Your task → Collect each line of the records that contains the word "Total", matching uppercase and lowercase letters exactly.

Listed records →
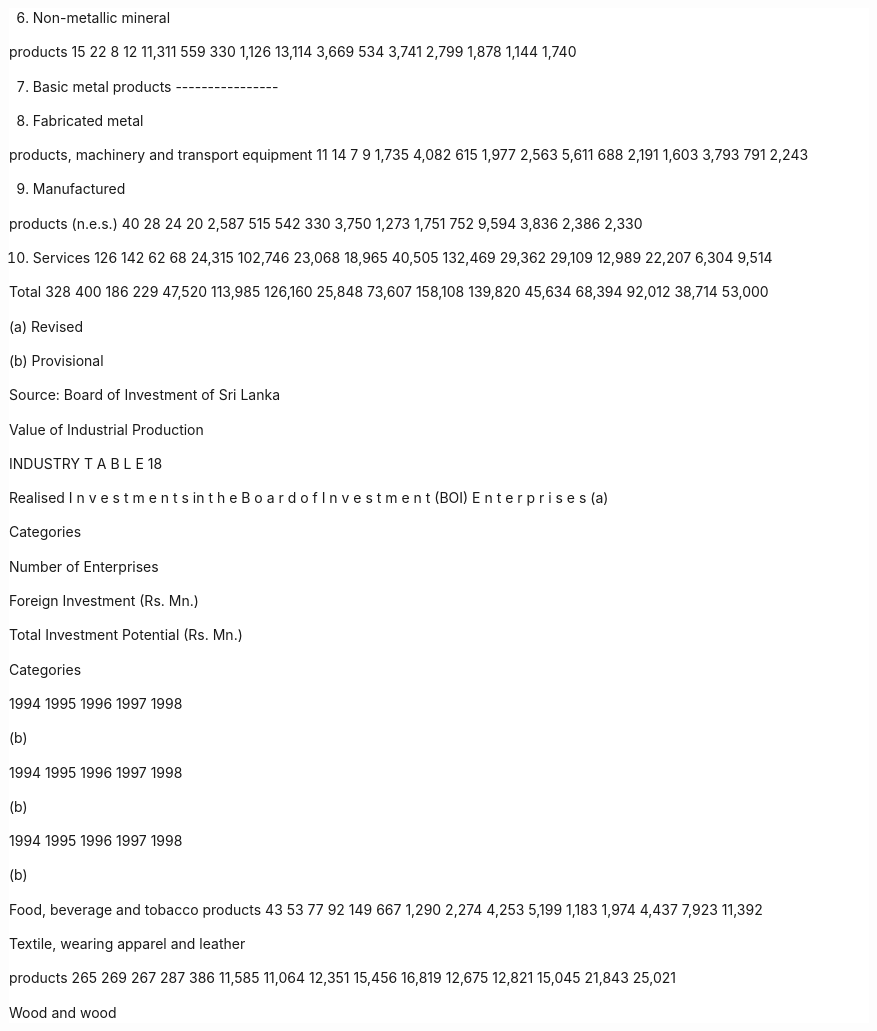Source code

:6. Non-metallic mineral

products 15 22 8 12 11,311 559 330 1,126 13,114 3,669 534 3,741 2,799 1,878 1,144 1,740

7. Basic metal products ----------------

8. Fabricated metal

products, machinery and transport equipment 11 14 7 9 1,735 4,082 615 1,977 2,563 5,611 688 2,191 1,603 3,793 791 2,243

9. Manufactured

products (n.e.s.) 40 28 24 20 2,587 515 542 330 3,750 1,273 1,751 752 9,594 3,836 2,386 2,330

10. Services 126 142 62 68 24,315 102,746 23,068 18,965 40,505 132,469 29,362 29,109 12,989 22,207 6,304 9,514

Total 328 400 186 229 47,520 113,985 126,160 25,848 73,607 158,108 139,820 45,634 68,394 92,012 38,714 53,000

(a) Revised

(b) Provisional

Source: Board of Investment of Sri Lanka

Value of Industrial Production

INDUSTRY T A B L E 18

Realised I n v e s t m e n t s in t h e B o a r d o f I n v e s t m e n t (BOI) E n t e r p r i s e s (a)

Categories

Number of Enterprises

Foreign Investment (Rs. Mn.)

Total Investment Potential (Rs. Mn.)

Categories

1994 1995 1996 1997 1998

(b)

1994 1995 1996 1997 1998

(b)

1994 1995 1996 1997 1998

(b)

Food, beverage and tobacco products 43 53 77 92 149 667 1,290 2,274 4,253 5,199 1,183 1,974 4,437 7,923 11,392

Textile, wearing apparel and leather

products 265 269 267 287 386 11,585 11,064 12,351 15,456 16,819 12,675 12,821 15,045 21,843 25,021

Wood and wood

Written answer →
Total 328 400 186 229 47,520 113,985 126,160 25,848 73,607 158,108 139,820 45,634 68,394 92,012 38,714 53,000
Total Investment Potential (Rs. Mn.)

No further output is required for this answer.